— PROMPT —
Nothing but the text of the records should come back; copy it exactly and leave the pictures out.

[[ INPUT FOR THIS TASK open ]]

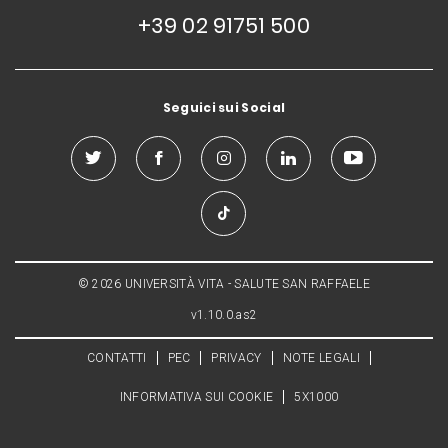
+39 02 91751 500
Seguici sui Social
© 2026 UNIVERSITÀ VITA - SALUTE SAN RAFFAELE
v1.10.0.as2
CONTATTI
PEC
PRIVACY
NOTE LEGALI
INFORMATIVA SUI COOKIE
5X1000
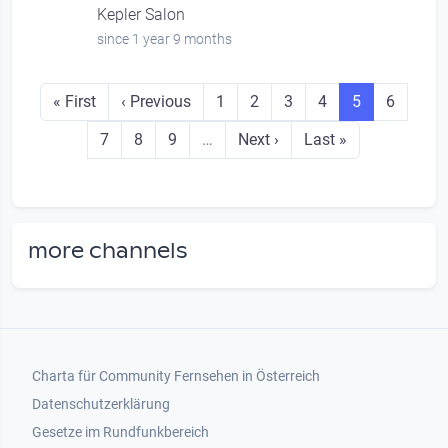
Kepler Salon
since 1 year 9 months
Seitennummerierung
First page
Previous page
Seite
Seite
Seite
Seite
Seite
Seite
« First
‹ Previous
1
2
3
4
5
6
Seite
Seite
Seite
Next page
Last page
7
8
9
…
Next ›
Last »
more channels
Footer 1
Charta für Community Fernsehen in Österreich
Datenschutzerklärung
Gesetze im Rundfunkbereich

[[ INPUT FOR THIS TASK closed ]]

— PROBLEM SOLUTION —
+39 02 91751 500
Seguici sui Social
© 2026 UNIVERSITÀ VITA - SALUTE SAN RAFFAELE
v1.10.0.as2
CONTATTI
PEC
PRIVACY
NOTE LEGALI
INFORMATIVA SUI COOKIE
5X1000
Kepler Salon
since 1 year 9 months
Seitennummerierung
First page
Previous page
Seite
Seite
Seite
Seite
Seite
Seite
« First
‹ Previous
1
2
3
4
5
6
Seite
Seite
Seite
Next page
Last page
7
8
9
…
Next ›
Last »
more channels
Footer 1
Charta für Community Fernsehen in Österreich
Datenschutzerklärung
Gesetze im Rundfunkbereich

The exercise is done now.